No tour of St. Petersburg is complete without visiting at least one palace and there are certainly plenty to choose from! Ask Ulko Tours to add in a trip to the Winter Palace, the Peterhof Palace, or how about the Moika Palace?
Sometimes known as Yusupov Palace, the Moika Palace was once the main residence of the House of Yusupov although it wasn’t the Yusupovs who built the palace back in the 18th Century. The original palace was actually a wooden construction belonging to Tsareyna Praskovia Ivanovna, Peter the Great’s niece. Her palace stood close to what is now the Mariinsky Theatre, retaining its wooden structure even after it was bought by Count Peter Shuvalov in the mid 18th century.
The Moika Palace as we see it today is mostly the vision of the French architect Jean-Baptiste Vallin de la Mothe who oversaw its construction in 1770 as commissioned by Andrei Shuvalov, the Count’s heir. Many more architects have influenced its reconstruction over the years, creating a rather idiosyncratic conglomeration of styles.
Prince Felix Yusupov
The Yusupov Palace came into the hands of the eponymous family in 1830 and stayed with them until 1917 when it was seized by the Bolsheviks. The Yusupovs were rich and generous, collecting art and dispersing wealth through philanthropical endeavours. As such, the Moika Palace fared well in comparison to the royal palaces in terms of artistry and finery. Indeed, Prince Felix Yusupov could boast riches as fine as the tsar, owning some 57 palaces across Russia including four in St. Petersburg.
The Murder of Rasputin
Acquiring such riches did not keep Prince Felix busy enough, however, as perhaps the most infamous happening at the Moika Palace is the murder of Grigori Rasputin in 1916. Legend has it that Rapsutin was lured to the basement of the Yusupov Palace where he was poisoned with enough cyanide to kill many men, shot multiple times, and then beaten with a club before being thrown into the icy waters of the Malaya Nevka River. His autopsy apparently showed that Rasputin didn’t die of any of these injuries but of hypothermia.
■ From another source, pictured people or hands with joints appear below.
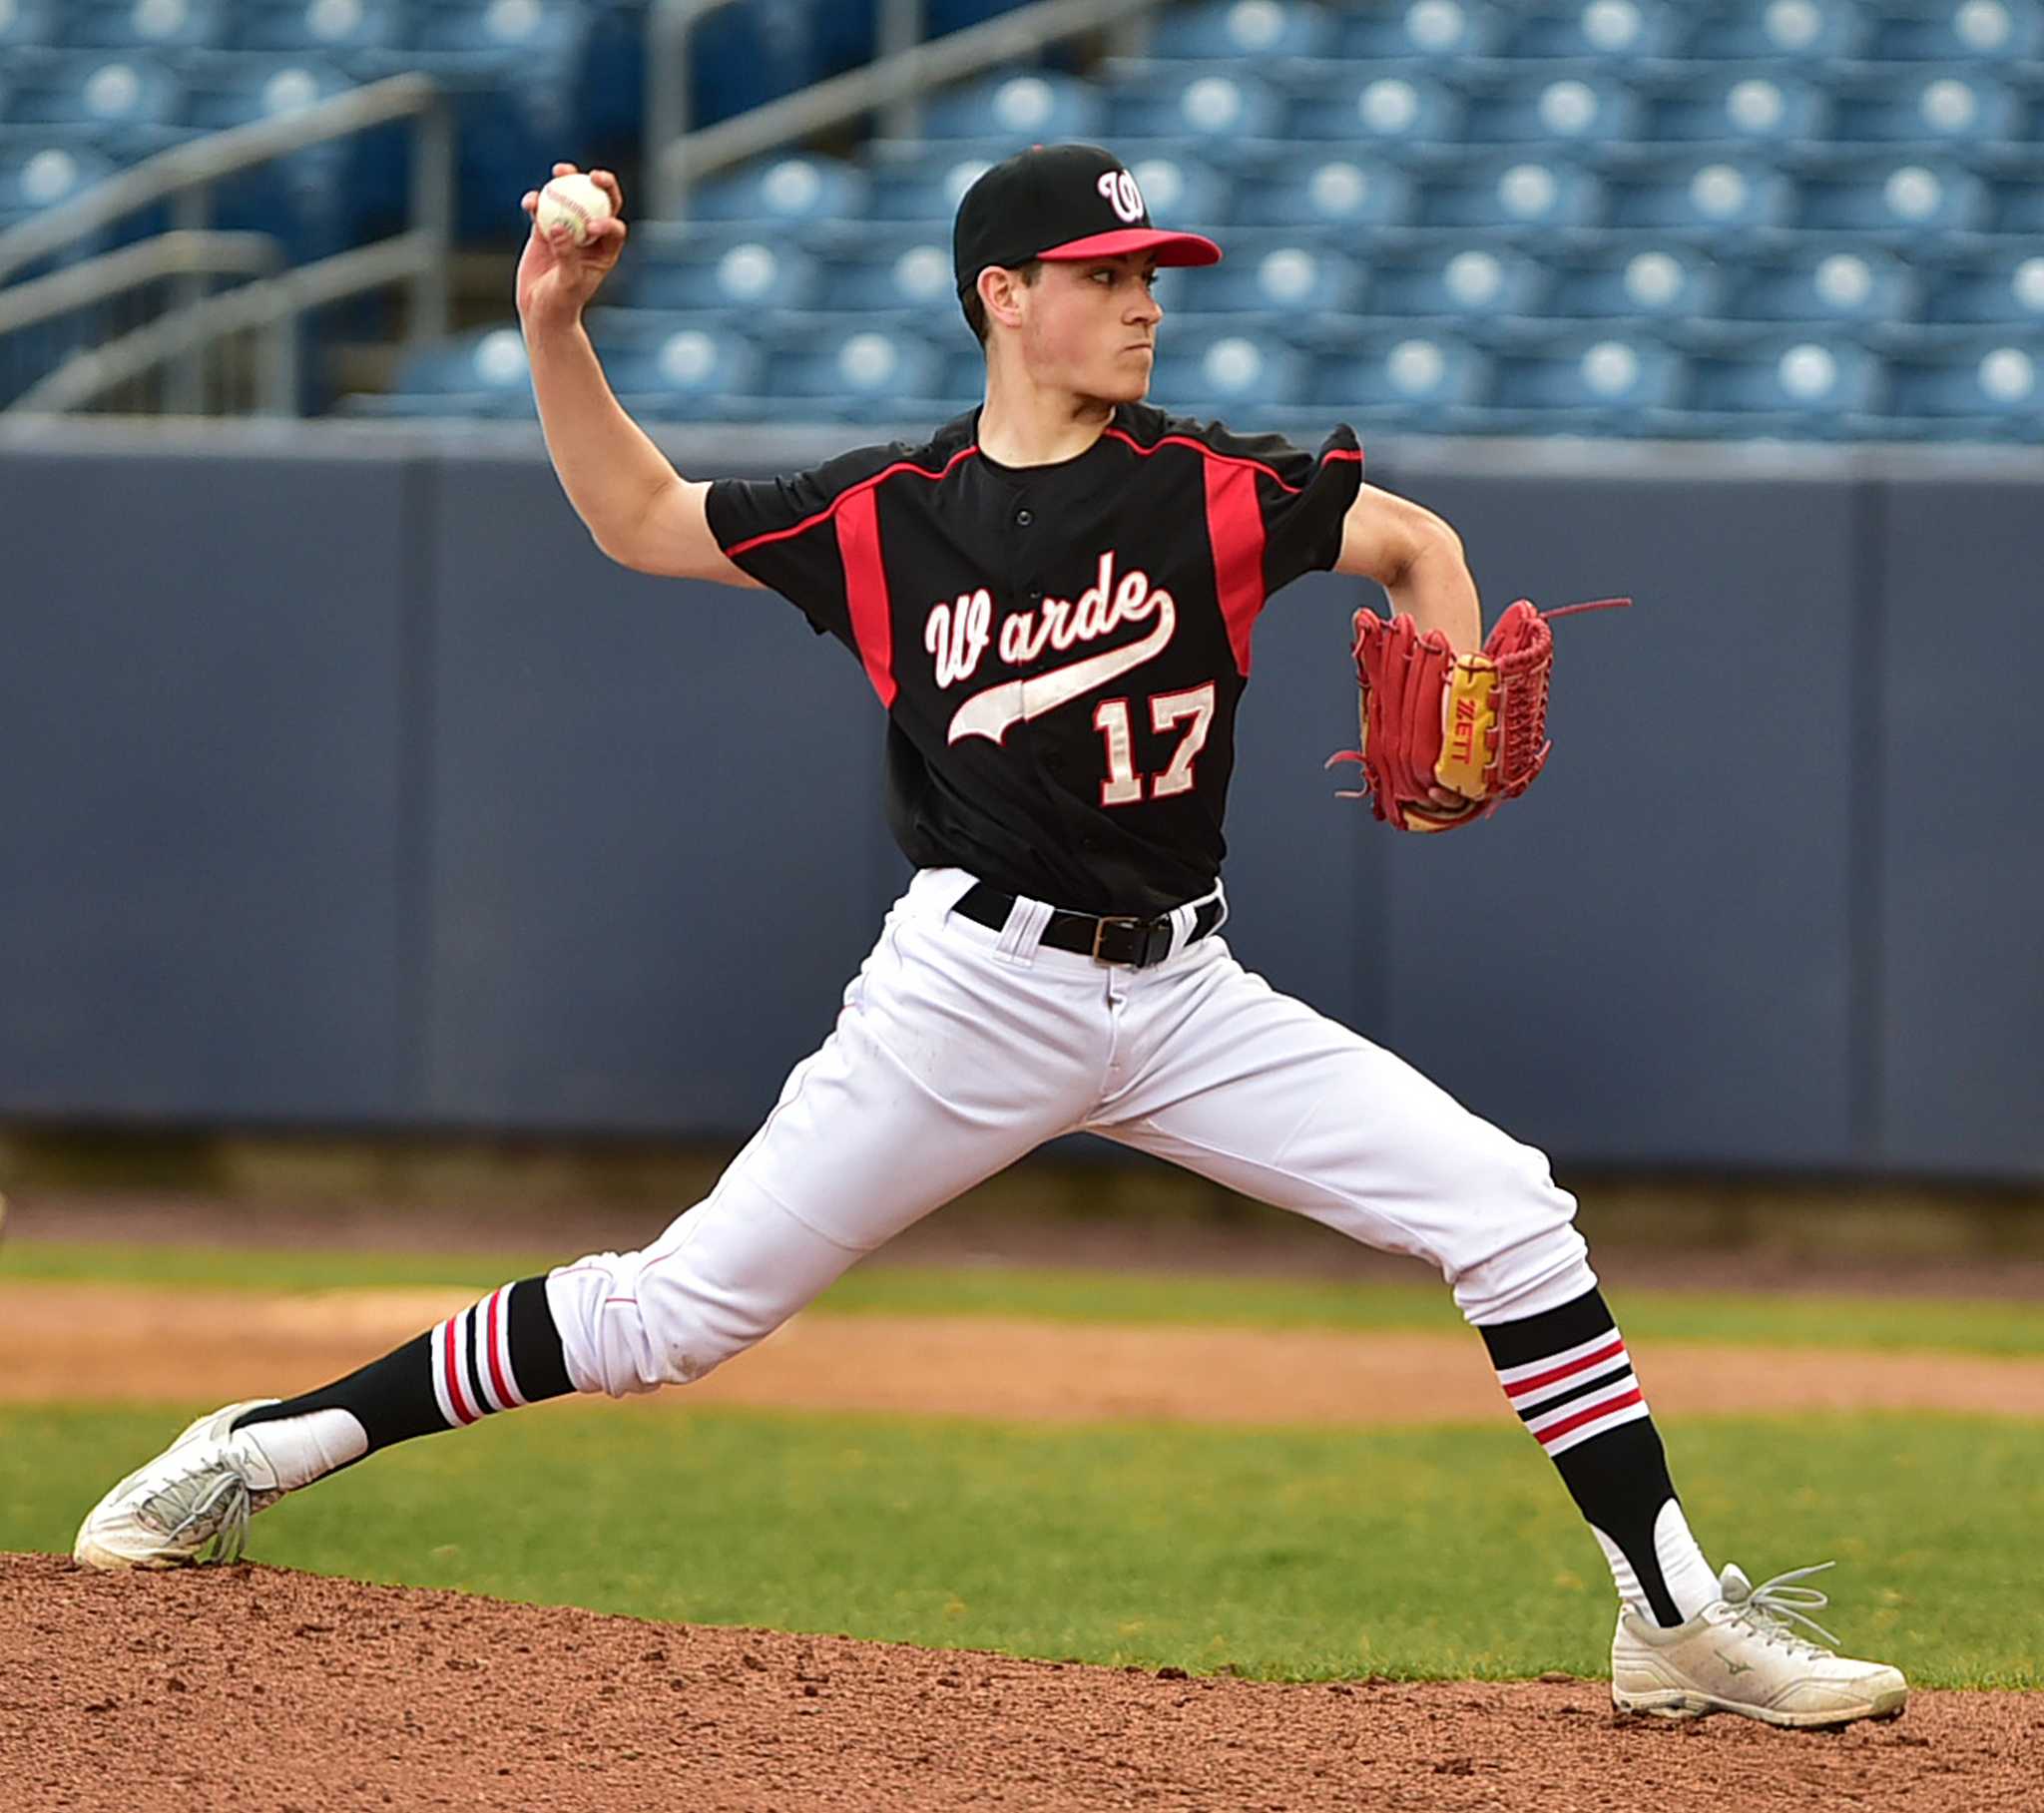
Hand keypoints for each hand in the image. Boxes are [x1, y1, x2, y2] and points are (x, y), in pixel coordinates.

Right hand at [516, 163, 627, 331]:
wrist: (540, 309)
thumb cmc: (561, 302)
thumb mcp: (567, 283)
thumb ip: (566, 255)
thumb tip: (559, 227)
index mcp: (606, 250)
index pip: (614, 229)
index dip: (608, 221)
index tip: (591, 227)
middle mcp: (591, 235)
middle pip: (601, 203)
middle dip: (602, 185)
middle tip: (593, 175)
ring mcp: (569, 228)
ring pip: (571, 199)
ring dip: (567, 181)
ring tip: (560, 171)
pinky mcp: (546, 228)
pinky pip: (543, 209)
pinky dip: (537, 202)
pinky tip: (530, 201)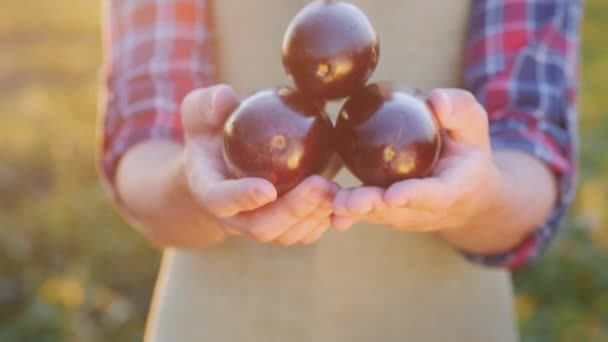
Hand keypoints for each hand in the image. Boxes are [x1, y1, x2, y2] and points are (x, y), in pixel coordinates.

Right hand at [182, 85, 337, 245]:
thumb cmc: (211, 133)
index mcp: (209, 190)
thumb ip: (206, 106)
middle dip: (293, 209)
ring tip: (337, 191)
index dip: (242, 198)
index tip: (267, 189)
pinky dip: (325, 222)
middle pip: (261, 226)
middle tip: (320, 185)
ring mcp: (260, 225)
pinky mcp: (284, 227)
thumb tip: (224, 98)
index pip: (221, 200)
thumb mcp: (201, 113)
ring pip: (286, 234)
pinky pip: (304, 233)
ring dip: (313, 216)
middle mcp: (234, 217)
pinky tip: (345, 205)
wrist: (222, 163)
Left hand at [331, 89, 504, 233]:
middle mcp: (424, 209)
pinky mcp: (384, 213)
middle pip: (395, 211)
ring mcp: (402, 215)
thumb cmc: (468, 151)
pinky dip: (341, 208)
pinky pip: (362, 212)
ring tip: (327, 200)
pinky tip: (316, 203)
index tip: (393, 195)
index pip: (433, 195)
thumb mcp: (474, 127)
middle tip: (347, 202)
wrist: (466, 192)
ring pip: (374, 214)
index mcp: (452, 189)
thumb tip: (435, 100)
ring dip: (350, 209)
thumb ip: (460, 112)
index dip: (414, 196)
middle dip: (370, 206)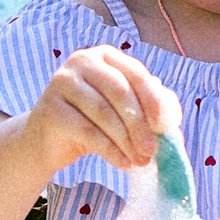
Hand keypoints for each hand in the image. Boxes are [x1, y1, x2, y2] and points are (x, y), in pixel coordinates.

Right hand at [30, 46, 180, 177]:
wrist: (47, 140)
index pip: (135, 73)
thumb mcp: (122, 112)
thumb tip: (172, 124)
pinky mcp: (50, 109)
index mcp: (104, 55)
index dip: (152, 99)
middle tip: (152, 150)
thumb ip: (149, 109)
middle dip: (139, 124)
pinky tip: (123, 163)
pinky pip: (87, 131)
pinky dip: (110, 150)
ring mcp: (62, 83)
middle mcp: (81, 61)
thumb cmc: (92, 122)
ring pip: (103, 113)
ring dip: (126, 141)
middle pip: (119, 91)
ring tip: (139, 160)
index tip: (163, 126)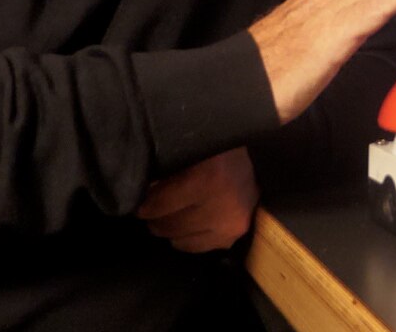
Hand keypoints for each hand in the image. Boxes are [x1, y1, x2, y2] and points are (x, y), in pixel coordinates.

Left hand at [136, 147, 258, 252]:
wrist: (257, 156)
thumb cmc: (219, 148)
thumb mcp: (191, 152)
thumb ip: (166, 174)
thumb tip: (142, 195)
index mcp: (209, 180)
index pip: (162, 204)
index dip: (145, 205)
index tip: (138, 203)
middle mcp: (223, 207)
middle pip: (171, 225)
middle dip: (155, 218)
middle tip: (149, 211)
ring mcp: (232, 224)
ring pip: (182, 241)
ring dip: (170, 230)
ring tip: (167, 217)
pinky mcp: (236, 234)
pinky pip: (199, 247)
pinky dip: (187, 238)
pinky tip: (186, 225)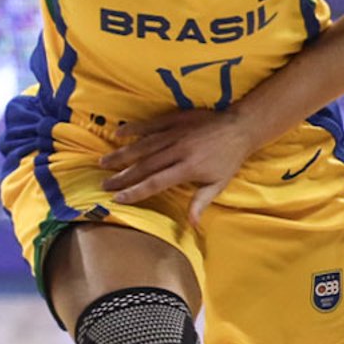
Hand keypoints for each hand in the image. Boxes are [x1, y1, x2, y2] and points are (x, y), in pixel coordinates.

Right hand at [99, 110, 256, 224]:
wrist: (240, 127)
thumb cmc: (229, 160)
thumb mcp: (218, 184)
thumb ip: (201, 202)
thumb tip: (191, 224)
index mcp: (187, 168)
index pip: (155, 182)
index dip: (135, 192)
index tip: (118, 199)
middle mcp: (178, 150)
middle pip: (144, 165)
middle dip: (122, 176)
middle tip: (103, 185)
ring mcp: (175, 133)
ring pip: (143, 145)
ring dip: (122, 154)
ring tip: (104, 163)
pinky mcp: (176, 119)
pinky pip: (151, 124)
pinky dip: (134, 128)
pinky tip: (119, 133)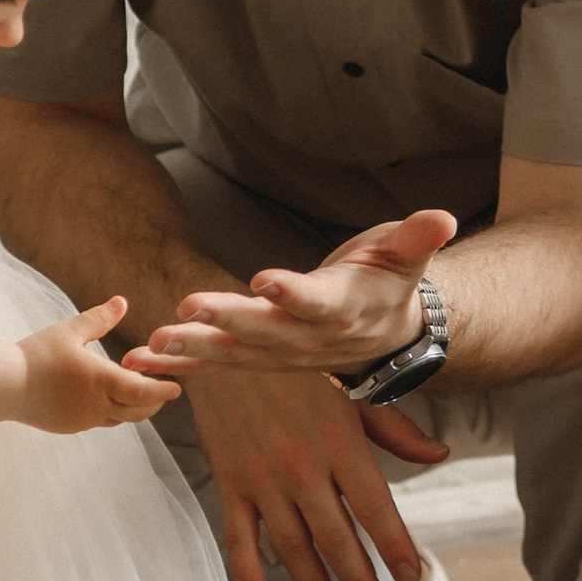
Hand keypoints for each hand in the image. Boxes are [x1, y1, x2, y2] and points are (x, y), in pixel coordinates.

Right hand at [9, 297, 174, 433]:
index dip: (162, 391)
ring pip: (119, 419)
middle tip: (164, 393)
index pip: (143, 392)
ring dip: (133, 409)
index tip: (177, 388)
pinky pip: (99, 421)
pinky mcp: (69, 427)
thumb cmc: (37, 355)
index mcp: (101, 381)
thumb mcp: (69, 331)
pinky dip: (111, 413)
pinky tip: (107, 401)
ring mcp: (83, 420)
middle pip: (137, 412)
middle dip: (153, 403)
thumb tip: (122, 302)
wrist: (5, 386)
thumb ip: (98, 319)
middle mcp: (97, 406)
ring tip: (139, 395)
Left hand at [143, 206, 457, 381]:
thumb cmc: (386, 285)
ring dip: (189, 349)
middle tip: (187, 309)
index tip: (266, 282)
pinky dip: (175, 363)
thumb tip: (443, 216)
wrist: (382, 336)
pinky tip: (138, 359)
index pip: (316, 303)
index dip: (293, 294)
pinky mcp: (254, 357)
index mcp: (342, 311)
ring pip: (230, 352)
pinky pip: (211, 363)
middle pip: (263, 332)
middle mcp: (306, 339)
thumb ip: (418, 238)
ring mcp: (277, 354)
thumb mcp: (406, 256)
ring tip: (151, 344)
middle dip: (224, 321)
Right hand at [177, 365, 444, 580]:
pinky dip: (246, 570)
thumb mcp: (350, 386)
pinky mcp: (230, 478)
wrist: (225, 339)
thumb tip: (440, 454)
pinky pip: (238, 534)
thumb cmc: (296, 364)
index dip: (394, 545)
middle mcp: (301, 464)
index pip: (374, 505)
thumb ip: (394, 427)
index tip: (412, 578)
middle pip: (337, 538)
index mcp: (339, 439)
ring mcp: (262, 475)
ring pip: (293, 547)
Such details (which most now consider extremely far-fetched) come from the autobiography of Prince Felix Yusupov and are part of the Palace museum’s display featuring photographs, documents, and wax figures to tell the story of the Mad Monk and the investigation into Rasputin’s death.
One of the Best Maintained Palaces in St. Pite’s!
The Yusupov Palace art collection was nationalised many years ago and many of the more than 40,000 works of art were rehoused in the State Hermitage and elsewhere. The Palace became the property of St. Petersburg’s Education Commissariat in 1925 and the decision was made to preseve the palace as a public museum, despite many other palaces being turned into more functional buildings. This means that the Moika Palace retains much of its original splendour and is one of the best maintained palaces in St. Petersburg. If you’re lucky, during your city tour of St. Petersburg you may be able to catch a classical music concert or theatrical performance at the Yusupov Palace Theatre or the White Columns Hall.
Book a Guided Tour with Ulko Tours
Now a Palace of Culture for Educators, the Yusupov Palace now houses the museum detailing Rapsutin’s death as well as a kindergarten playground. To see the museum visitors need to have booked a guided tour in advance so make sure to talk to Ulko Tours today for a chance to full explore the modern museum including the reception rooms and living quarters.
The Moika Palace can be found at 94, Naberezhnaya Reki Moiki, and is open daily from 11am to 5pm. Admission costs 300 Rubels and audioguides are available in a variety of languages with private tours to be arranged in advance. The palace is wheelchair accessible with the exception of the private rooms, the Rapsutin exhibit, and the exhibit ‘Last Owners of the Palace.’